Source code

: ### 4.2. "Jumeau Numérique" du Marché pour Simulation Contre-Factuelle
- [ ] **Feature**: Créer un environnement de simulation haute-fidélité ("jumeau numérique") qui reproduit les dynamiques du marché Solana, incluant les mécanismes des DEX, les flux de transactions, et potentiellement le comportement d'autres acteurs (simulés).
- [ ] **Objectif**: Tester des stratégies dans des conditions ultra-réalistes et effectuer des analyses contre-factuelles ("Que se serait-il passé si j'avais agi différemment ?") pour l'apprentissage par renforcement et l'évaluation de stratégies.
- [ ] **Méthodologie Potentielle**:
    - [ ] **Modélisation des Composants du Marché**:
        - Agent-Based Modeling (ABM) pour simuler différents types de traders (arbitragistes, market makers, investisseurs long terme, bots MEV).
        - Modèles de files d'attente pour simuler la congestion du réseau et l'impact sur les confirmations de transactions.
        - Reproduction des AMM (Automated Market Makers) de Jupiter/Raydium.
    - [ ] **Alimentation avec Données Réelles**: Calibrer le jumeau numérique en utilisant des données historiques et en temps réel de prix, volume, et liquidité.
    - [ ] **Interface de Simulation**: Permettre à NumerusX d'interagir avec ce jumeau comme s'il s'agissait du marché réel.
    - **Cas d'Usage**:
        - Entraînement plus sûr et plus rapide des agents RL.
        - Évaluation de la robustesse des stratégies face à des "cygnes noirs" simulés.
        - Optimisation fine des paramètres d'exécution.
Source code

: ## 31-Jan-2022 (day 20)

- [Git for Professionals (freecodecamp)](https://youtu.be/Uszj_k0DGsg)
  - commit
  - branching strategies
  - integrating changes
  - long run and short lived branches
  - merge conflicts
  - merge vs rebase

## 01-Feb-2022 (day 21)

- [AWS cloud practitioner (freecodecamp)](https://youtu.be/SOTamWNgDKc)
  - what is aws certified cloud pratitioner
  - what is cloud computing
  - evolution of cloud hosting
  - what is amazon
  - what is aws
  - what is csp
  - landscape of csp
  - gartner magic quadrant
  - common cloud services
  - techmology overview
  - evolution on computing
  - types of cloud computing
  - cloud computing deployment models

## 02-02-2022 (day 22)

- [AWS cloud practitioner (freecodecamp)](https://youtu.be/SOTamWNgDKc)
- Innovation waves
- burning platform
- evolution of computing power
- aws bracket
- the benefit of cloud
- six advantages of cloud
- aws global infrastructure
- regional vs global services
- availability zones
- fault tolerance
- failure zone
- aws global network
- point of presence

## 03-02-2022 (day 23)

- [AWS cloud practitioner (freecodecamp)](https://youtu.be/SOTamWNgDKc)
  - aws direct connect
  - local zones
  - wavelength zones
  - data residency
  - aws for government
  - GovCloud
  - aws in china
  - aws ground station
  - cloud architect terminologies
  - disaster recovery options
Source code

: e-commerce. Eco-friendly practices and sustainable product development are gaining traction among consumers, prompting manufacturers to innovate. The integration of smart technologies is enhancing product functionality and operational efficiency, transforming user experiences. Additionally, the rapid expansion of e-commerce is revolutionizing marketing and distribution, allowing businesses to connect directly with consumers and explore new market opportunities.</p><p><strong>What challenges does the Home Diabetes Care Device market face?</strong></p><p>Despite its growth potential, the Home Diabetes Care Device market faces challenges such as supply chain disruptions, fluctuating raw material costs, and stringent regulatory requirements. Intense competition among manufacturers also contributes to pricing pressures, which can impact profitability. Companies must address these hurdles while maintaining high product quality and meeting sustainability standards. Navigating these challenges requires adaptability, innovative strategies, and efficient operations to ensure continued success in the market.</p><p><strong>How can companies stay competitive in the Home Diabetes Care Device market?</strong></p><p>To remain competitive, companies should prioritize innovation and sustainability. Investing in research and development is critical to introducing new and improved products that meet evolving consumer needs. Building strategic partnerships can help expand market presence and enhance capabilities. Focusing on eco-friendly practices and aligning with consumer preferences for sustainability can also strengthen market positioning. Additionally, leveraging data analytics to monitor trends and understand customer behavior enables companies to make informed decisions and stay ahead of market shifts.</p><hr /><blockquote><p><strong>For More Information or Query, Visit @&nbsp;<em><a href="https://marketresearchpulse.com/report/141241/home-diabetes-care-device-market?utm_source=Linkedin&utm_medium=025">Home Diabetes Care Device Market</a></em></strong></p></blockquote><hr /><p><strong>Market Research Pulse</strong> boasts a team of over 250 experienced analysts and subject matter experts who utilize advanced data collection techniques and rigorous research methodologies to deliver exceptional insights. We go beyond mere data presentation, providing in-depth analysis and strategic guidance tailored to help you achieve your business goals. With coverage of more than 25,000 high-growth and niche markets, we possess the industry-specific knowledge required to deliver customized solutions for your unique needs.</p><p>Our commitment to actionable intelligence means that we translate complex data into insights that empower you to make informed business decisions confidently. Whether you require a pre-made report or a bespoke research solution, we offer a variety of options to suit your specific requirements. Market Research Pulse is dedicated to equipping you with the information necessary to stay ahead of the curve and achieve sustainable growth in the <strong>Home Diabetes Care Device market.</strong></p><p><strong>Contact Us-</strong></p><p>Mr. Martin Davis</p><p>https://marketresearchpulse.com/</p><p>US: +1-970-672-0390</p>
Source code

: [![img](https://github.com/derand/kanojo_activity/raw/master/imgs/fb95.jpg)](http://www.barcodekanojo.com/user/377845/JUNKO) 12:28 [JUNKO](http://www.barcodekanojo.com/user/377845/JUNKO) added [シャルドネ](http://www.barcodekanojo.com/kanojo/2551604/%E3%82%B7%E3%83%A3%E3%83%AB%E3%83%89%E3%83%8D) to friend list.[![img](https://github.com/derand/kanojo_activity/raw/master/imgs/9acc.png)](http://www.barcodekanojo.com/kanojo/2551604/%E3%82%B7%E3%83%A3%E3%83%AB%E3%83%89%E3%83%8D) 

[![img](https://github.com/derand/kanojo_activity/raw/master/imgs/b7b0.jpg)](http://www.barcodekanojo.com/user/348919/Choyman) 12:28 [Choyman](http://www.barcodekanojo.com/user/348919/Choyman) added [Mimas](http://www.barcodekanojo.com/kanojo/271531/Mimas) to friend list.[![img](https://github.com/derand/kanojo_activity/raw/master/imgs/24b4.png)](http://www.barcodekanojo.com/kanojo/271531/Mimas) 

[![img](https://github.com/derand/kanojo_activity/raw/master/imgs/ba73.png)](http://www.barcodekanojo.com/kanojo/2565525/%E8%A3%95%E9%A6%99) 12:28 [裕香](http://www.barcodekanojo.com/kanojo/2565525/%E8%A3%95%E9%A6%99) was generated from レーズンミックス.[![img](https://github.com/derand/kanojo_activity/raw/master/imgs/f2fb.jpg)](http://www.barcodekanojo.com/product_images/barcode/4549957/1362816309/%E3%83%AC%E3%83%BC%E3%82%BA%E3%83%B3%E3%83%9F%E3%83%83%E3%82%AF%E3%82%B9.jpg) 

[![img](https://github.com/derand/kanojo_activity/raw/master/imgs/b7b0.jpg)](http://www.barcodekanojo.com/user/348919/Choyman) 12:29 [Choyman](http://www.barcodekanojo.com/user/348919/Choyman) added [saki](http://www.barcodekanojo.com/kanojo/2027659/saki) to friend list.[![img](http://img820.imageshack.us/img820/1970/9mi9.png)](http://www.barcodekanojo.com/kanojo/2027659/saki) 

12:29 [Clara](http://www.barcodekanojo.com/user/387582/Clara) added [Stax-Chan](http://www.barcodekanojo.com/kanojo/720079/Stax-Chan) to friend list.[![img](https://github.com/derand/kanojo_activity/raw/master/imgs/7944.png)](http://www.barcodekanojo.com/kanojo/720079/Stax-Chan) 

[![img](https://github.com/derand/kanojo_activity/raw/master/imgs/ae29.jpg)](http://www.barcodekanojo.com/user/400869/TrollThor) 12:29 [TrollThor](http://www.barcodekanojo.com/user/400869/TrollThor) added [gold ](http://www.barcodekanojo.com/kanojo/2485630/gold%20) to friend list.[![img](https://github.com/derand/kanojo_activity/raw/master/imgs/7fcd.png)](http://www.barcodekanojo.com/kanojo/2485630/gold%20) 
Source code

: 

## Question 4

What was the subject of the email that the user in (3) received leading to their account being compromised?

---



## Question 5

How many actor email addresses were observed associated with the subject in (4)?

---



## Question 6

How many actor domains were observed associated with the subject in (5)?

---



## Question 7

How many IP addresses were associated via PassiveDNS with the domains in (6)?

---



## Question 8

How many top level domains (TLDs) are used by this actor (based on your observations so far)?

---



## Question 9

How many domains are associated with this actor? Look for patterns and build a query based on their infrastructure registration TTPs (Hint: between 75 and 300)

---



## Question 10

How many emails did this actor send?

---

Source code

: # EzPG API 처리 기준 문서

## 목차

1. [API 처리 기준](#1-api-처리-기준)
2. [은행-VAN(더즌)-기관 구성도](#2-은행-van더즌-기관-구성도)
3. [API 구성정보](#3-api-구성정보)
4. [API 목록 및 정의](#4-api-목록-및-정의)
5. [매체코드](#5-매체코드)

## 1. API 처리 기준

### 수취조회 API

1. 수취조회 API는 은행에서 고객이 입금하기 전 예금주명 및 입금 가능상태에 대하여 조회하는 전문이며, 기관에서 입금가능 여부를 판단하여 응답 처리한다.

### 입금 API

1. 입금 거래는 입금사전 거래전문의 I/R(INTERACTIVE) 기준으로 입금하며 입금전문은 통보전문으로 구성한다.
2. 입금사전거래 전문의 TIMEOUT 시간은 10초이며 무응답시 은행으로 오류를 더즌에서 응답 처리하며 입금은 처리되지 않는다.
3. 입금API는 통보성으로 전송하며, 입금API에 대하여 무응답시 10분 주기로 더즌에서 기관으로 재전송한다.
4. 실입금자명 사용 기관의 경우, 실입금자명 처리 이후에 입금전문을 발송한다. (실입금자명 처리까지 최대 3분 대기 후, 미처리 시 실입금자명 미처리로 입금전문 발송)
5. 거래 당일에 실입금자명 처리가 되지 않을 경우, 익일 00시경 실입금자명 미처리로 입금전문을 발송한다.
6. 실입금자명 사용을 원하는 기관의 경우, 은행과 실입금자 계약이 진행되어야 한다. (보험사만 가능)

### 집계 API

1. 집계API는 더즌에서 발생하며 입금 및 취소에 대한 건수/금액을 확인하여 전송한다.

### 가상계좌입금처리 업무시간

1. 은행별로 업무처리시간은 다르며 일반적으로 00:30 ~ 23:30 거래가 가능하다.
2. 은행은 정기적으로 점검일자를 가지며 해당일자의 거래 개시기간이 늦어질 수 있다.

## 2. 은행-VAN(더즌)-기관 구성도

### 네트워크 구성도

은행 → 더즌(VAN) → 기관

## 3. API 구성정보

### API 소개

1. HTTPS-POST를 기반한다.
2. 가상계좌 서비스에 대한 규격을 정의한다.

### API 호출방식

- - - - - - -

**Your task:**
Update the lines from the one holding "## Question 10" through the one holding "은행 → 더즌(VAN) → 기관", both included, so that "emails" becomes "messages" and nothing else changes.

**Result below:**
## Question 10

How many messages did this actor send?

---

Source code

: # EzPG API 처리 기준 문서

## 목차

1. [API 처리 기준](#1-api-처리-기준)
2. [은행-VAN(더즌)-기관 구성도](#2-은행-van더즌-기관-구성도)
3. [API 구성정보](#3-api-구성정보)
4. [API 목록 및 정의](#4-api-목록-및-정의)
5. [매체코드](#5-매체코드)

## 1. API 처리 기준

### 수취조회 API

1. 수취조회 API는 은행에서 고객이 입금하기 전 예금주명 및 입금 가능상태에 대하여 조회하는 전문이며, 기관에서 입금가능 여부를 판단하여 응답 처리한다.

### 입금 API

1. 입금 거래는 입금사전 거래전문의 I/R(INTERACTIVE) 기준으로 입금하며 입금전문은 통보전문으로 구성한다.
2. 입금사전거래 전문의 TIMEOUT 시간은 10초이며 무응답시 은행으로 오류를 더즌에서 응답 처리하며 입금은 처리되지 않는다.
3. 입금API는 통보성으로 전송하며, 입금API에 대하여 무응답시 10분 주기로 더즌에서 기관으로 재전송한다.
4. 실입금자명 사용 기관의 경우, 실입금자명 처리 이후에 입금전문을 발송한다. (실입금자명 처리까지 최대 3분 대기 후, 미처리 시 실입금자명 미처리로 입금전문 발송)
5. 거래 당일에 실입금자명 처리가 되지 않을 경우, 익일 00시경 실입금자명 미처리로 입금전문을 발송한다.
6. 실입금자명 사용을 원하는 기관의 경우, 은행과 실입금자 계약이 진행되어야 한다. (보험사만 가능)

### 집계 API

1. 집계API는 더즌에서 발생하며 입금 및 취소에 대한 건수/금액을 확인하여 전송한다.

### 가상계좌입금처리 업무시간

1. 은행별로 업무처리시간은 다르며 일반적으로 00:30 ~ 23:30 거래가 가능하다.
2. 은행은 정기적으로 점검일자를 가지며 해당일자의 거래 개시기간이 늦어질 수 있다.

## 2. 은행-VAN(더즌)-기관 구성도

### 네트워크 구성도

은행 → 더즌(VAN) → 기관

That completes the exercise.